"لديه سبب وجيه" - Traduction Arabe en Turc

    • iyi bir sebebi
        
    • iyi bir nedeni
        
    • geçerli bir sebebi vardır
        
    • geçerli sebepleri var
        
    Ama bir samuray ekstradan bir kaç gün süre isteyip utanç ve alay konusu olma riskini alıyorsa mutlaka iyi bir sebebi olmalı. Open Subtitles إن خاطر الساموراى بجلب العار والسخرية ليتوسل من آجل مهلة يوم أو يومان لابد أن لديه سبب وجيه
    - Testi durdurmak için iyi bir sebebi var. - General Hammond'dan emir aldım. Open Subtitles لديه سبب وجيه لوقف لهذه التجارب لدي اوامر من الجنرال هاموند
    Tatlım, dedektif, Daniel'ın adını daire içine alıp altını çizdiyse bunun için iyi bir nedeni olmalı. Open Subtitles عزيزتي انا متاكد انه اذا قام بوضع خط ودائرة حول اسم دانيال فـ المحقق لديه سبب وجيه لذالك
    İyi bir nedeni olmayan kimse gelmiyor buraya. Open Subtitles لا أحد يأتي إلى هنا إلا إذا كان لديه سبب وجيه لذلك
    John arkada kaldığına göre eminim geçerli bir sebebi vardır. Open Subtitles حسنا، إذا بقي جون وراء، أنا واثق من لديه سبب وجيه.

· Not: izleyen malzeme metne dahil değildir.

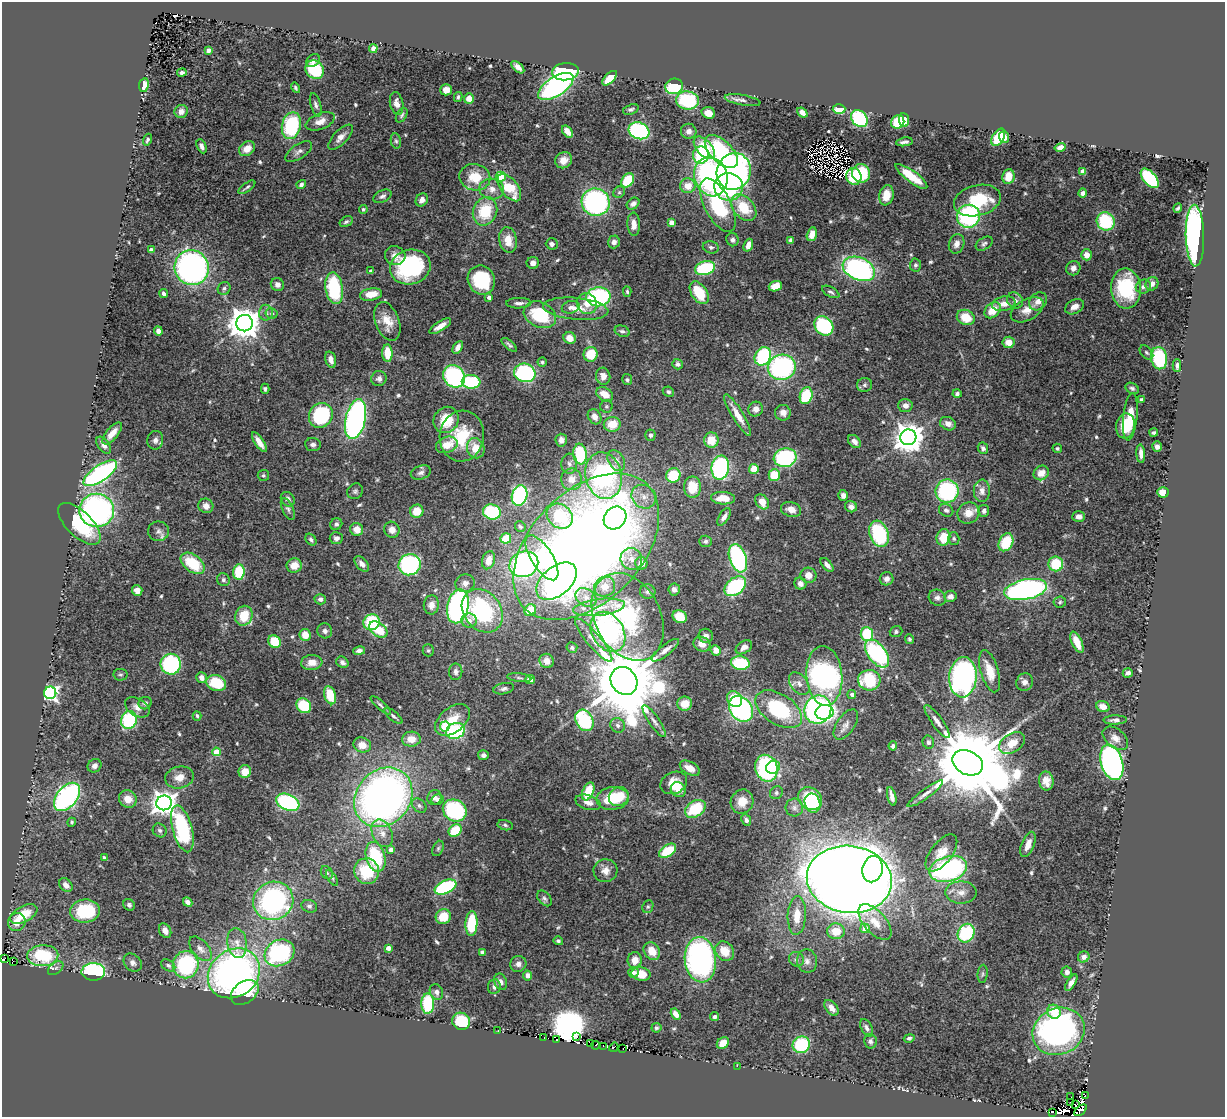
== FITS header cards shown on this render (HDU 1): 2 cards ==
NAXIS1  =                 1223
NAXIS2  =                 1115

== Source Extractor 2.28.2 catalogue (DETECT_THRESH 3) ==
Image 1223 x 1115 px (HDU 1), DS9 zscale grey, 1 PNG px = 1 image px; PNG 1227 x 1119 px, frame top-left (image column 1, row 1115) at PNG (2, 2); each listed source drawn as its Kron ellipse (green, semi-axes under 4 px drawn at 4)
Background 1.83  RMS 0.034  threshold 0.101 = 3 sigma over >= 5 px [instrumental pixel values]
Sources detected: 599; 16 with non-positive FLUX_AUTO (blend fragments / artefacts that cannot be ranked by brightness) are neither listed nor drawn; of the other 583, the 500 brightest by FLUX_AUTO listed and drawn (83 fainter detections omitted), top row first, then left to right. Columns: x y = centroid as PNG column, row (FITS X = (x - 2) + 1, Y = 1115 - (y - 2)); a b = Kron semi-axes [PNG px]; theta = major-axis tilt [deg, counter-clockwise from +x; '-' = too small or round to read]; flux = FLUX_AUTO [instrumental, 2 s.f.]
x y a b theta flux
373 48 4 4 - 12
208 50 4 4 - 8
313 60 7 5 38 8.9
518 67 8 4 -43 11
315 70 10 8 -46 110
182 72 5 3 - 6.4
565 72 13 8 6 300
610 78 9 4 45 65
144 85 7 5 82 22
556 86 20 9 33 450
674 86 9 7 17 120
295 88 5 4 - 4.1
446 90 6 5 - 17
458 97 5 3 - 3.9
469 98 5 5 - 20
687 100 11 9 -9 150
742 100 18 5 -10 11
397 103 11 6 -77 15
316 105 12 5 -74 7.3
631 109 8 5 19 5.1
839 109 6 5 - 43
181 111 7 6 - 14
802 112 6 4 -38 10
708 113 7 5 -20 22
402 115 8 5 58 4.5
859 118 9 7 -48 220
904 120 7 5 -84 37
320 121 15 8 21 21
898 122 7 6 - 73
291 126 13 9 77 180
567 131 7 4 -54 18
639 131 11 8 -21 320
689 131 8 7 - 12
340 137 16 7 46 16
998 137 9 6 59 88
1004 137 6 5 - 13
147 140 6 3 71 5.3
396 141 7 5 -79 4.6
904 142 8 3 9 6.6
202 146 7 4 -67 9.1
1060 147 5 4 - 14
704 148 13 7 -48 62
247 149 9 6 36 24
299 151 15 7 33 11
721 152 20 10 -45 200
701 155 8 8 - 100
564 160 8 8 - 21
734 171 19 17 69 600
1083 171 4 4 - 32
861 173 9 9 - 110
854 176 8 7 - 58
911 176 19 5 -36 60
475 177 15 13 -12 57
501 177 5 5 - 140
711 177 20 16 -72 570
1008 177 7 6 - 41
1150 178 11 6 -49 200
628 180 7 5 54 100
301 184 5 4 - 6.6
688 186 7 7 - 31
247 187 10 3 34 4.9
729 187 14 13 - 230
509 188 16 8 -53 82
492 189 12 10 -11 21
619 192 6 5 - 4.5
1083 193 5 4 - 9
886 195 10 7 78 36
382 196 10 6 26 7.4
422 200 7 5 55 12
977 200 24 15 14 130
596 202 14 13 - 420
633 204 7 5 38 9.7
718 205 29 13 -63 200
744 208 15 10 -47 66
1178 208 5 3 - 3.7
363 209 4 4 - 4.2
485 211 14 12 67 91
968 216 11 11 - 280
1106 221 9 8 - 130
346 222 7 4 31 4.4
671 222 4 4 - 26
634 224 12 6 -87 19
812 234 7 5 76 21
1195 236 31 9 -89 750
508 240 13 9 -79 33
732 240 7 6 - 7
791 240 4 4 - 8.2
614 242 6 6 - 11
552 244 6 5 - 8.1
957 244 10 7 71 16
984 244 9 5 33 6.3
748 245 6 4 70 17
711 247 8 6 -14 5.5
151 250 4 4 - 12
1087 255 5 5 - 20
395 256 10 9 - 16
533 263 6 6 - 11
915 265 6 5 - 5.1
410 267 20 17 16 240
192 268 17 17 - 710
705 268 10 6 14 150
1073 268 7 7 - 12
859 269 17 11 -23 450
371 271 4 3 - 11
481 280 15 13 -61 150
1152 284 7 6 - 12
277 285 7 6 - 11
775 286 7 5 19 35
1143 287 8 7 - 7.7
224 288 7 6 - 5.5
334 288 16 8 -81 160
1126 289 20 15 -87 170
627 292 5 4 - 4
831 292 9 4 -28 5.6
699 293 12 7 -56 75
164 294 4 4 - 7.3
371 294 11 6 9 33
489 297 4 3 - 9.9
598 297 12 9 4 290
1015 300 8 7 - 9.7
1038 301 10 8 43 18
519 303 12 5 1 10
587 304 11 10 - 23
1004 304 11 7 12 21
571 307 9 6 14 9
1074 307 10 7 28 17
576 309 33 11 -5 42
993 310 9 7 45 42
1027 310 18 10 29 29
266 313 8 7 - 8.7
272 313 6 5 - 4.4
540 315 17 12 -26 120
966 317 9 7 -24 48
387 321 20 12 -70 38
245 323 8 8 - 4600
440 326 12 4 32 18
824 326 10 8 -48 200
158 331 5 4 - 14
622 331 7 5 -22 6.6
570 338 6 5 - 19
1008 342 6 5 - 23
509 345 9 4 -41 5.2
458 347 7 4 60 14
387 353 9 5 -86 52
1146 353 8 5 -49 5
591 354 7 7 - 52
763 356 9 7 61 200
1159 358 11 8 -81 150
331 360 8 5 -73 13
542 362 4 4 - 3.7
678 364 5 5 - 5.8
1177 366 6 3 -90 6.2
782 367 14 12 12 370
525 373 11 9 -18 290
454 376 12 10 -50 310
603 376 8 7 - 15
379 379 8 7 - 9.6
627 380 5 5 - 4
471 382 9 7 -4 150
865 385 7 7 - 6.5
1132 388 7 5 -31 5.9
265 389 5 4 - 4.3
668 392 6 5 - 5.1
957 393 4 4 - 5.4
605 394 9 6 -32 30
806 396 8 6 73 110
1141 400 4 3 - 4.1
905 405 7 6 - 14
606 406 6 6 - 4.2
756 409 7 7 - 14
783 413 8 8 - 15
321 415 13 11 53 180
738 415 24 5 -58 33
595 417 8 6 -58 15
1130 417 24 7 84 70
356 419 20 10 77 730
446 420 13 12 - 68
612 424 8 7 - 38
948 424 8 6 -25 14
1125 426 12 9 81 50
1154 432 4 3 - 5
112 433 13 6 50 23
650 435 5 5 - 6.3
462 436 25 22 81 110
908 437 8 8 - 3600
155 440 9 8 - 11
561 440 6 5 - 13
711 440 7 7 - 43
259 442 11 4 -57 21
854 442 7 5 -46 12
104 445 10 5 -52 10
313 445 8 6 -7 7.7
447 445 11 8 19 36
1157 446 5 5 - 10
476 448 10 8 -69 38
983 448 6 5 - 8
1057 448 5 4 - 3.7
580 454 10 7 -84 120
1141 454 9 4 -86 13
785 458 11 9 10 220
616 461 11 7 -58 16
569 464 10 8 86 10
720 468 12 8 82 310
754 469 5 5 - 41
100 473 19 8 34 470
421 473 10 6 19 9
1041 473 8 7 - 28
263 475 5 5 - 3.9
673 475 7 7 - 79
774 475 6 5 - 59
604 476 23 18 -76 510
571 479 11 10 - 24
692 487 10 8 90 48
355 491 8 7 - 5.7
947 491 11 11 - 230
982 491 11 8 -89 15
1163 492 6 5 - 31
519 495 10 7 73 310
843 495 5 4 - 9.7
644 497 13 11 -38 25
723 498 12 6 -3 38
288 499 8 6 -50 9.1
762 502 8 6 -53 31
206 506 7 7 - 15
851 507 6 5 - 13
288 509 12 5 -65 6.9
791 509 10 7 -16 19
97 510 17 16 - 620
946 510 7 6 - 6.8
417 511 7 6 - 43
984 511 6 5 - 8.5
492 512 9 7 -15 170
968 513 11 10 - 29
560 516 14 11 -38 120
1079 516 6 5 - 11
724 517 10 5 56 12
615 518 12 10 46 180
79 524 27 12 -44 140
336 524 6 5 - 5.8
520 526 5 5 - 4
357 529 6 6 - 24
392 530 8 7 - 19
158 531 10 9 - 12
879 534 13 9 -71 170
943 537 8 7 - 49
336 538 6 6 - 7.5
506 538 5 5 - 44
954 539 6 5 - 4.1
311 540 6 4 -54 5.9
705 541 6 5 - 5.8
1006 542 9 6 64 80
586 547 87 55 45 3100
542 558 25 10 -58 130
738 558 14 8 -71 340
631 559 11 10 - 19
488 560 9 6 72 25
193 563 13 8 -37 94
641 563 6 6 - 17
362 564 9 5 -48 11
524 564 15 12 24 410
1056 564 7 7 - 75
294 565 7 7 - 25
410 565 11 10 - 320
827 565 8 4 -48 11
239 572 7 6 - 82
808 575 8 7 - 19
887 579 7 6 - 13
223 580 6 6 - 5.9
556 581 23 14 40 480
465 583 9 9 - 13
800 584 6 6 - 11
735 586 12 8 38 190
605 587 10 9 - 24
674 589 6 5 - 9.9
1026 589 22 10 11 590
137 590 5 5 - 18
648 592 8 7 - 7.5
950 596 6 5 - 12
586 597 11 8 -34 16
937 598 9 8 - 9.4
320 599 6 5 - 8.3
1060 602 6 5 - 3.9
431 605 9 7 83 18
458 606 17 10 78 650
599 607 26 8 7 41
530 610 6 5 - 45
482 611 23 18 -52 240
244 616 10 8 69 57
628 617 46 33 -63 250
680 617 7 6 - 53
469 620 7 7 - 17
372 622 8 7 - 130
378 630 10 6 -37 72
325 631 7 7 - 8.6
608 632 21 15 -59 400
896 632 6 5 - 5.2
867 634 7 6 - 99
305 635 6 5 - 32
706 636 7 7 - 12
909 639 5 4 - 4.1
594 640 27 7 -50 26
274 642 7 5 -48 68
1077 642 11 5 -66 36
702 644 9 7 -27 21
744 647 9 6 33 11
572 648 5 5 - 5.2
428 650 6 5 - 4.5
665 650 17 5 38 14
716 650 5 5 - 18
359 651 6 4 12 8.1
877 654 16 9 -54 300
547 661 7 7 - 18
312 662 10 7 5 23
342 662 6 5 - 8.3
740 663 9 6 -9 120
171 664 10 10 - 220
990 671 22 9 -73 49
456 672 8 6 -89 9.5
1128 673 5 4 - 8.7
120 675 7 6 - 4.5
824 676 30 18 -85 740
963 677 20 13 86 580
201 678 5 5 - 15
519 678 12 4 -7 5.6
530 680 5 4 - 20
869 680 11 10 - 110
624 681 14 13 - 32000
1025 682 9 8 - 13
216 683 10 8 -19 74
799 684 13 8 -52 16
504 689 10 5 11 7.3
50 693 6 6 - 620
852 694 4 4 - 8.5
330 695 9 5 -73 61
735 699 8 6 -47 44
145 703 7 6 - 6.5
685 704 7 7 - 32
381 705 13 3 -42 7.2
304 706 8 7 - 89
137 707 13 8 -32 18
1103 707 7 5 -24 18
741 709 14 11 -53 450
779 709 26 15 -32 210
818 710 14 13 - 440
824 712 9 7 10 140
197 716 5 3 - 3.9
393 716 11 4 -39 7.1
129 720 9 8 - 170
453 720 20 12 39 50
584 720 11 8 -62 190
1115 720 12 4 0 9.6
654 721 19 5 -55 14
937 722 20 5 -54 16
846 724 17 9 56 17
618 725 8 6 -46 7.9
445 726 5 5 - 100
455 731 10 7 25 180
1115 738 14 9 -40 18
411 739 9 7 2 29
928 742 7 5 -76 6.4
1012 743 14 9 33 37
362 745 9 7 -17 27
893 746 4 4 - 5.2
216 752 4 4 - 64
483 755 5 5 - 7.5
1112 762 18 11 -73 910
968 763 16 12 -26 41000
94 766 7 6 - 11
773 767 7 6 - 36
690 768 11 6 -28 23
766 768 13 11 -75 310
245 772 6 6 - 32
179 777 14 11 13 25
1046 781 9 7 -81 19
674 783 14 10 26 32
678 789 8 7 - 44
588 791 9 5 67 74
776 793 7 6 - 5.5
925 794 21 4 36 14
619 796 10 9 - 53
892 796 9 4 -76 11
67 797 16 10 50 510
383 797 32 27 48 1400
434 798 7 7 - 11
613 798 16 11 8 80
810 798 12 10 -33 140
128 799 9 8 - 27
438 800 6 5 - 6.8
288 802 12 8 -23 260
588 802 13 7 -16 13
742 802 12 11 - 33
164 803 7 7 - 2000
813 803 10 7 -70 78
419 806 8 6 -46 6.5
794 808 9 9 - 11
695 809 11 8 34 94
455 810 12 10 -32 230
746 820 6 4 -63 8.5
72 822 4 4 - 3.8
505 825 7 5 -12 4.9
182 829 24 9 -75 250
160 830 7 6 - 6.1
455 831 7 5 35 80
382 833 14 9 -65 22
1028 844 13 6 69 22
438 848 8 5 64 4.7
391 850 4 4 - 17
668 851 9 6 33 70
941 853 22 10 52 34
375 857 15 9 -75 140
104 858 4 3 - 4.7
872 869 13 10 78 280
948 869 19 12 15 400
367 871 13 12 - 110
605 871 12 11 - 19
327 873 7 5 -56 4.8
332 878 9 4 -57 4.4
849 879 43 33 -7 6700
66 885 8 5 -50 14
445 887 11 6 24 240
961 892 15 11 0 27
544 898 9 6 -50 5.9
273 901 20 19 - 450
188 902 5 4 - 11
129 905 6 5 - 6.1
309 906 8 6 -16 6.7
648 907 6 5 - 4
85 911 15 11 6 150
24 914 15 8 27 64
797 915 19 9 87 38
443 917 8 7 - 52
17 922 9 8 - 25
875 922 21 11 -49 38
471 923 12 6 87 120
865 928 5 4 - 28
165 931 8 5 -61 17
836 931 9 8 - 40
966 933 9 8 - 170
558 941 5 4 - 4.4
237 943 15 9 -81 24
388 948 4 4 - 22
200 949 15 8 -49 17
652 951 9 7 -54 34
725 951 10 8 -51 46
483 952 4 3 - 9.3
279 953 15 13 28 310
43 956 15 10 3 150
1084 957 6 5 - 13
3 959 2 2 - 27
796 959 8 7 - 7.3
635 960 8 7 - 23
700 960 23 15 -85 670
13 961 4 2 - 5.5
807 961 11 10 - 15
133 963 10 8 -44 10
518 964 8 8 - 11
168 965 8 5 -32 5.3
186 965 13 13 - 210
56 968 9 5 38 8.1
93 972 12 9 1 250
633 972 5 5 - 7.2
1067 972 5 5 - 8.4
234 973 28 23 38 1000
641 974 9 6 -12 42
983 974 9 5 86 4.7
528 975 5 4 - 13
501 982 8 6 -69 12
1071 983 9 4 58 11
494 987 7 6 - 9.1
245 992 15 10 36 110
436 992 8 6 -65 9.4
428 1004 10 6 -90 130
831 1008 9 5 -52 16
1054 1012 7 6 - 51
676 1014 6 4 -57 17
714 1017 4 4 - 5.8
461 1021 9 8 - 130
656 1028 5 5 - 4.5
867 1028 9 5 -64 7.5
498 1031 3 2 - 3.9
1059 1031 26 23 25 810
577 1036 3 2 - 22
543 1038 2 2 - 8.6
909 1038 5 4 - 4.3
557 1039 4 3 - 9.3
870 1041 7 6 - 6.4
723 1043 6 5 - 27
591 1044 4 2 - 12
596 1045 4 2 - 29
801 1045 9 8 - 140
603 1046 3 2 - 14
614 1047 5 3 - 91
622 1049 2 2 - 30
737 1066 2 2 - 43
1085 1096 2 2 - 36
1071 1097 2 2 - 15
1071 1102 4 2 - 34
1075 1105 3 2 - 35
1081 1110 7 4 41 19
1052 1112 2 2 - 31
At the frame edge (FLAGS 8, measured only in part): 1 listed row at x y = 3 959
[83 fainter detections neither listed nor drawn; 16 non-positive-flux detections neither listed nor drawn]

    Eminim geçerli bir sebebi vardır. Open Subtitles أنا متأكد من أن لديه سبب وجيه لذلك.
    Anlıyor musunuz? Hayatına birilerinin kastı olduğunu düşünmek için geçerli sebepleri var. Open Subtitles لديه سبب وجيه للظنّ بأنّ هنالك تهديد صريح و وشيك على حياته.
    Eğer iyi bir sebebi olsaydı bunun yardımı olur muydu? Open Subtitles إذا كان لديه سبب وجيه, هل كان سيغير الوضع؟
    Bunu inşa edenin iyi bir sebebi olmalı ve o sebebi bulmak istiyorsak daha içlere bakmalıyız. Open Subtitles أيا كان من بناها يجب أن يكون لديه سبب وجيه للغاية و إذا أردنا معرفة ما هو هذا السبب نحن بحاجة إلى مزيد من النظر الى الداخل
    Katilin buraya gelmek için iyi bir sebebi varmış. Open Subtitles القاتل لديه سبب وجيه للقدوم إلى هنا
    Belki de burada olmak için iyi bir sebebi vardı. Open Subtitles ربما لديه سبب وجيه للتواجد هناك
    Bir kapıyı betonla kapatmalarının iyi bir nedeni olabileceğini düşündün mü? Open Subtitles هل فكرت أبداً أنه أياً كان من قام بتغطية ذلك الباب ربما كان لديه سبب وجيه لذلك؟
    Onu zorlama. Eminim iyi bir nedeni vardır. Open Subtitles . لا تدفعيه لذالك , انني متأكدة بأنه لديه سبب وجيه
    Eminim orada olmasının iyi bir nedeni vardır. Open Subtitles أنا مُتأكدّه أنه لديه سبب وجيه لوجوده هُناك.
    Belki iyi bir nedeni vardı. Open Subtitles ربما كان لديه سبب وجيه
    - Mutlaka geçerli bir sebebi vardır. Open Subtitles {\pos(192,200)} -أنا متأكدة أنّ لديه سبب وجيه .
    - Eminim geçerli bir sebebi vardır. Open Subtitles -أنا واثقة أن لديه سبب وجيه
    Hayatina birilerinin kasti oldugunu düsünmek için geçerli sebepleri var. Open Subtitles لديه سبب وجيه للظنّ بأنّ هنالك تهديد صريح و وشيك على حياته.